Long-term surviving mice treated with the elotuzumab-g2a/anti–PD-1 combination are protected against subsequent tumor rechallenge. (A-B) At day 88 after initial EG7-hSLAMF7 inoculation, a cohort of long-term surviving mice originally treated with 3 doses of the elotuzumab-g2a/PD-1 combination were rechallenged with either EG7-hSLAMF7 (A) or MC38 (B) cells. (C-D) Naive C57BL/6 mice were implanted with the same tumor cells to confirm tumor growth. Groups contained 3 to 4 mice and are from a single experiment. Symbols represent individual data points from individual mice.

Figure 5.

Elotuzumab-g2a and anti–PD-1 combination promotes NK cell activation and cytokine and chemokine release within A20-hSLAMF7 tumors. A20-hSLAMF7–bearing mice were treated with control, 3 mg/kg anti–PD-1, 10 mg/kg elotuzumab-g2a (Elo), or elotuzumab-g2a plus anti–PD-1. Tumor-infiltrating and splenic NK cells were analyzed by flow cytometry. Results are a composite of 3 independent experiments with a total of 9 to 15 mice per group unless indicated otherwise. NK cells were gated as live, GFP⁻CD19⁻CD3⁻NKp46⁺. (A-B) Quantification of (A) IFN-γ–producing and (B) TNF-α–producing tumor-infiltrating and splenic NK cells as percentages of total NK cells isolated 4 to 7 days after the start of treatment. (C) Intratumoral concentration of MIP-1β in tumors isolated 5 days after the start of treatment, measured by enzyme-linked immunosorbent assay. n = 5 per group. (D-E) Quantification of (D) CD107a⁺ and (E) CD69⁺ tumor-infiltrating and splenic NK cells as percentages of total NK cells isolated 10 to 14 days after the start of treatment.
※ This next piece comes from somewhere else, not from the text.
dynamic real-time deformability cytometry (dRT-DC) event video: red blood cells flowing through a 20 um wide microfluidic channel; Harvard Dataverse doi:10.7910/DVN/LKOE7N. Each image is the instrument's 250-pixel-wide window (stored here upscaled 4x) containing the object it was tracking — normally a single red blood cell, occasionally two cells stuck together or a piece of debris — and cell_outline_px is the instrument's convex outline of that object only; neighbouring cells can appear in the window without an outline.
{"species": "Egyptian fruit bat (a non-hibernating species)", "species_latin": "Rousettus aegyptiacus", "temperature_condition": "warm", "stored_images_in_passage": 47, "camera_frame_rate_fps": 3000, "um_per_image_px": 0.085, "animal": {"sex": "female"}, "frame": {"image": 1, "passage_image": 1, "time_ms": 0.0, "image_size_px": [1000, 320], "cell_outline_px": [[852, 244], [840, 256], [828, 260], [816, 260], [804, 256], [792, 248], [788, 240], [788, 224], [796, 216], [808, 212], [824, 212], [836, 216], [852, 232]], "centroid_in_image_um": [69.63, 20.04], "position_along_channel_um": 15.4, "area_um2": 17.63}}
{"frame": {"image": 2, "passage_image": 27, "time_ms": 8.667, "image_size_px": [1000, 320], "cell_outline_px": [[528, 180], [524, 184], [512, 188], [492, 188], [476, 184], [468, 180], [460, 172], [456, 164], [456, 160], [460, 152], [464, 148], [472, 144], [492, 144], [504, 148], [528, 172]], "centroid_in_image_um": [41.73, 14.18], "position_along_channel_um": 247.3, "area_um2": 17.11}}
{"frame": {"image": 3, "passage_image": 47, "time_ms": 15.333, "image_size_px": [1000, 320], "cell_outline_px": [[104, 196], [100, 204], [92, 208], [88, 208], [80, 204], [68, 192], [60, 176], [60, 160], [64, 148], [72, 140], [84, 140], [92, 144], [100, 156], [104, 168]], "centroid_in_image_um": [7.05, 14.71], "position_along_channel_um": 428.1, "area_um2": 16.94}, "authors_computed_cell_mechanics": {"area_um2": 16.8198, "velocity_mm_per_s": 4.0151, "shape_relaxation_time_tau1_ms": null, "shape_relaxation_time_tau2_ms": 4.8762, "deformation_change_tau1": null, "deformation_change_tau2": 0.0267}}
Results are shown as mean ± SEM. Statistical analyses were performed by using ANCOVA (A-B,D-E) and unpaired Student t test (C). *P < .05; ** P < .01; ***P < .0001.

Figure 6.

Elotuzumab-g2a/anti–PD-1 combination promotes infiltration and effector function of CD8⁺T cells. (A-E) A20-hSLAMF7–bearing mice were treated with control, 3 mg/kg anti–PD-1, 10 mg/kg elotuzumab-g2a, or elotuzumab-g2a plus anti–PD-1. Tumor-infiltrating and splenic CD8⁺ T cells were analyzed by flow cytometry (gated as live, GFP⁻CD19⁻CD3⁺CD8⁺). Quantification of (A) CD107a, (B) CD69, (C) PD-1, and (D) intracellular GrzB tumor-infiltrating and splenic CD8⁺ T cells as percentages of total CD8⁺ T cells isolated 10 to 14 days after the start of treatment. Results are a composite of 3 independent experiments with a total of 8 to 18 mice per group. (E) EG7-hSLAMF7–bearing mice were treated with control, 10 mg/kg elotuzumab-g2a, 10 mg/kg anti–PD-1, or elotuzumab-g2a plus anti–PD-1, injected intraperitoneally. Tumor-infiltrating and splenic OVA-tet⁺ CD8⁺ T cells were analyzed by flow cytometry (gated as live, GFP⁻CD19⁻CD3⁺CD8⁺OVA-tet⁺) and enumerated. Results are shown as mean ± SEM and are from a representative experiment with 7 to 8 mice per group. Statistical analyses were performed by using ANCOVA (A-D) and unpaired Student t test (E). *P < .05; **P < .01; ***P < .0001.